The Hon’ble Court further considered “whether the amount
of maintenance service charges was already included in the sale price of the
plots/flats” at Para 28.
The
Hon’ble Court said “There is no price fixation formula devised under the
provisions of the Act, Rules and Regulations framed thereunder. The Statutory
Authorities have no role to play in the fixation of price and costs of land and
rate at which the plots/flats are to be sold. The price charged by the owner
for the plot is fixed and covered by clauses (1) and (2) of plot sale agreement
entered into by and between the parties. The agreed sale price of the plot
includes external development charges. The payment of maintenance charges by
the plot buyer is provided for in clause (14) of the said agreement. The sale
price charged by the owner from the plot buyers includes maintenance of service
charges at the most could be a bonafide contention between the
owners/colonizers and the purchasers of plots/flats. The Act, Rules
and the Regulations framed thereunder do not provide for any approval or
ratification of the agreements so entered into by and between the
owners/colonizers.” At Para 29 while at Para 30 it said “The sale price charged
by the owner from the buyers for the sale of the plots/flats is a market driven
sale price and is not based on any particular figure of cost. The provisions of
the Act or the Rules in no manner impose any price control directly or
indirectly in respect of plots/flats sold by the colonizer/owner. The sale and
purchase of the plots/flats is between a willing vendor and a willing vendee.”

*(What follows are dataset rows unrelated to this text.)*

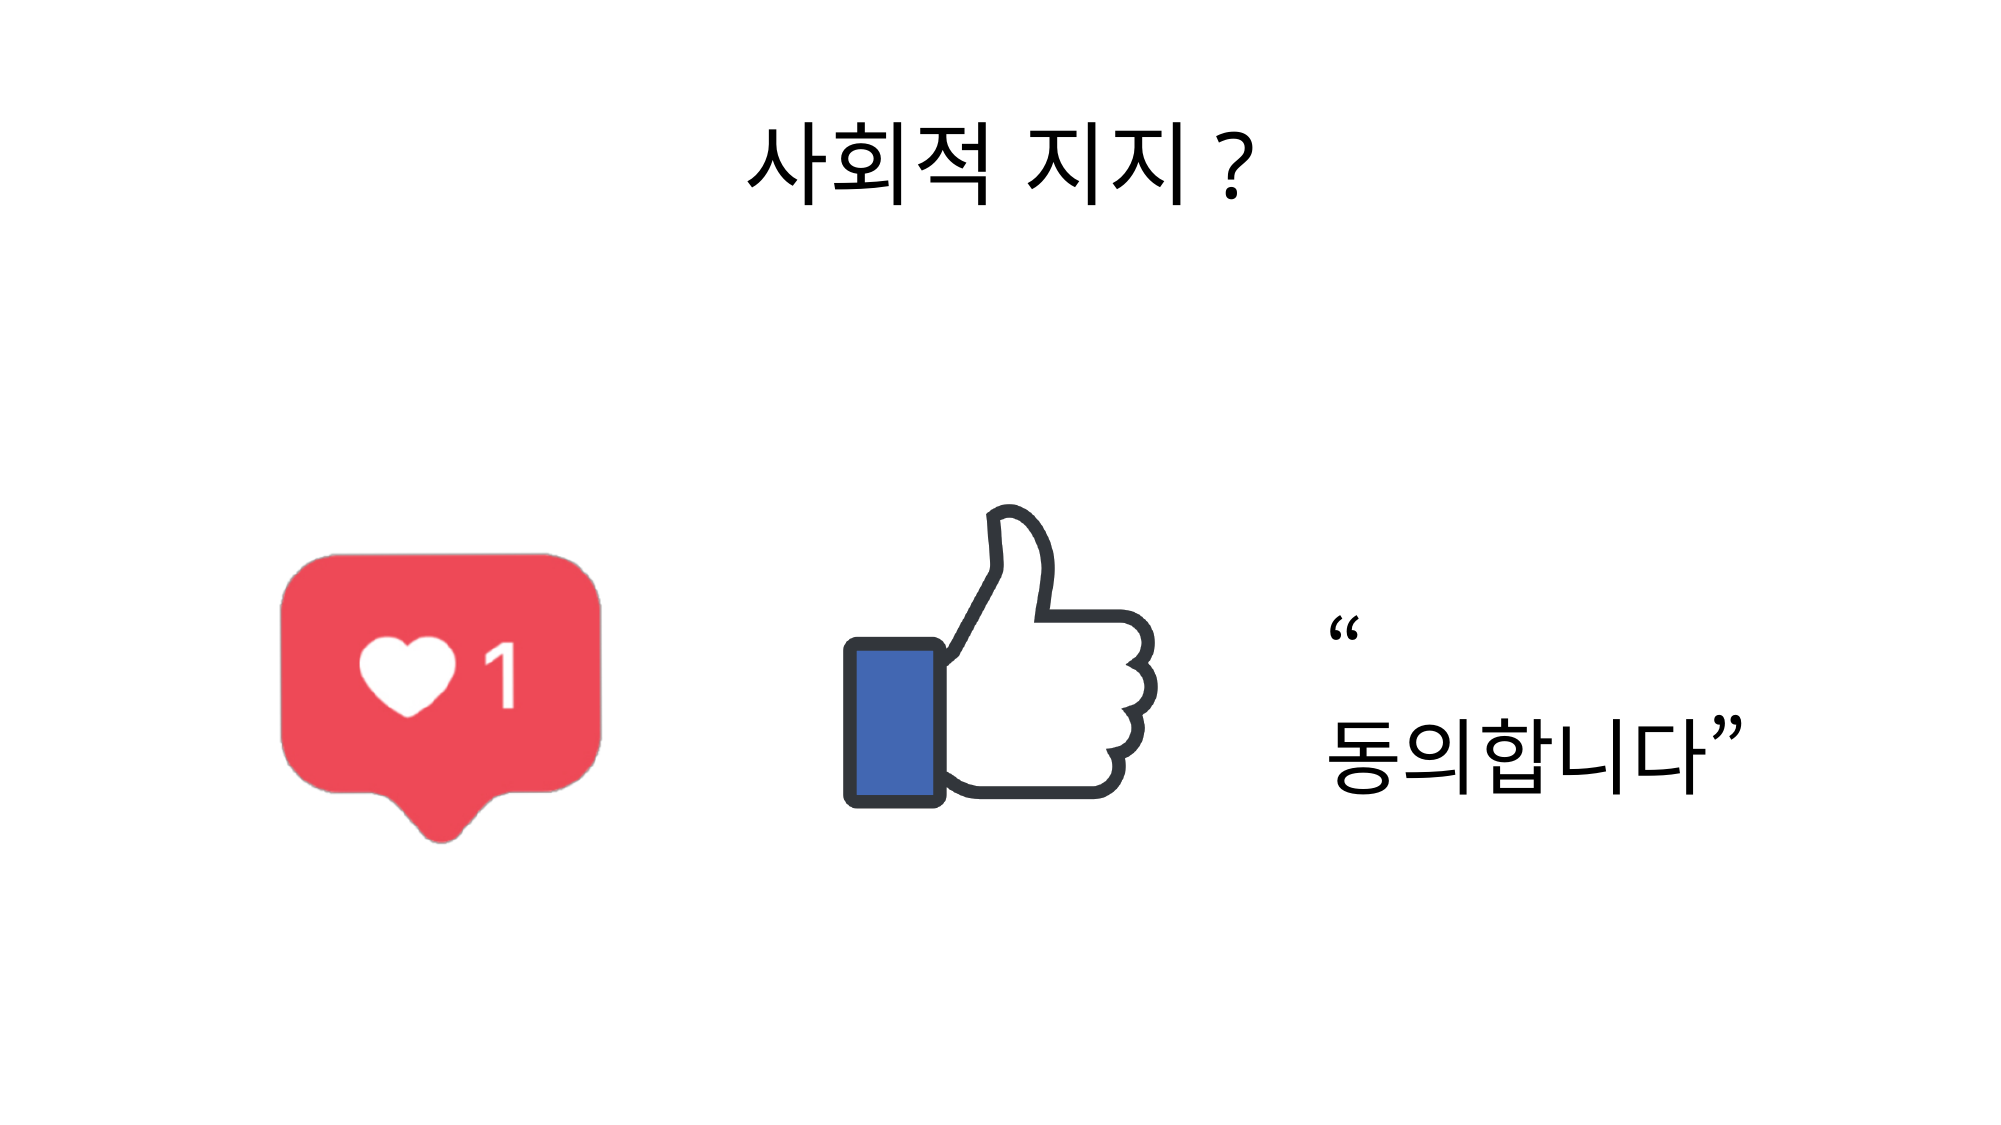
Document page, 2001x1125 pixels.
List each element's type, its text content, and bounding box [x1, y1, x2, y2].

text_box “동의합니다” [1366, 598, 1777, 813]
picture [0, 235, 1366, 1125]
title 사회적 지지? [137, 59, 1863, 278]
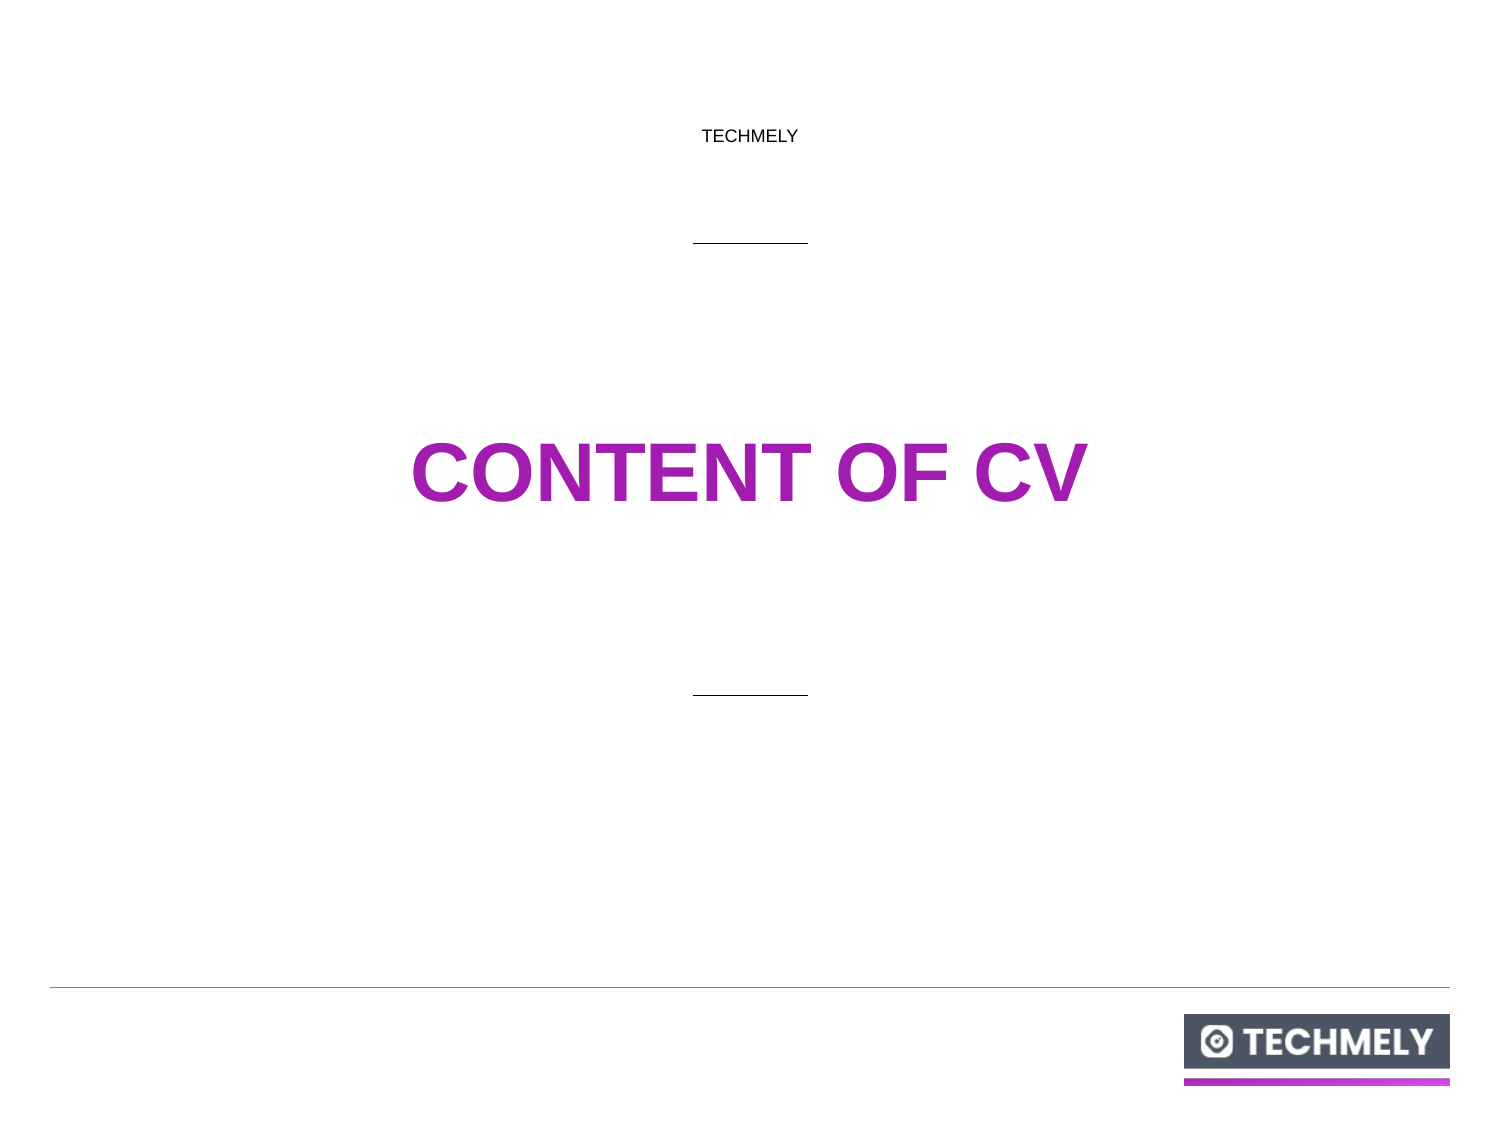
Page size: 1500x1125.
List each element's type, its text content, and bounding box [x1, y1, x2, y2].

picture [1184, 1014, 1450, 1086]
title CONTENT OF CV [159, 278, 1341, 657]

3. National Commission on 29 Mar 2016
in PRAVEEN MEHTA v/s BENGAL UNITECH UNIVERSAL INFRASTRUCTURE PVT.
LTD at Para 10
“The
complainant (Consumer) is bound by the terms and conditions of the
builder- buyer’s agreement(allotment letter). As per this
agreement, if the complainant does not take the possession in spite of offer of
possession, he is bound to pay holding charges as per agreement to the opposite
party (builder) and in case of delay in possession there are certain charges @5
/- per sq.ft. per month that will be payable by the builder to the allottee.”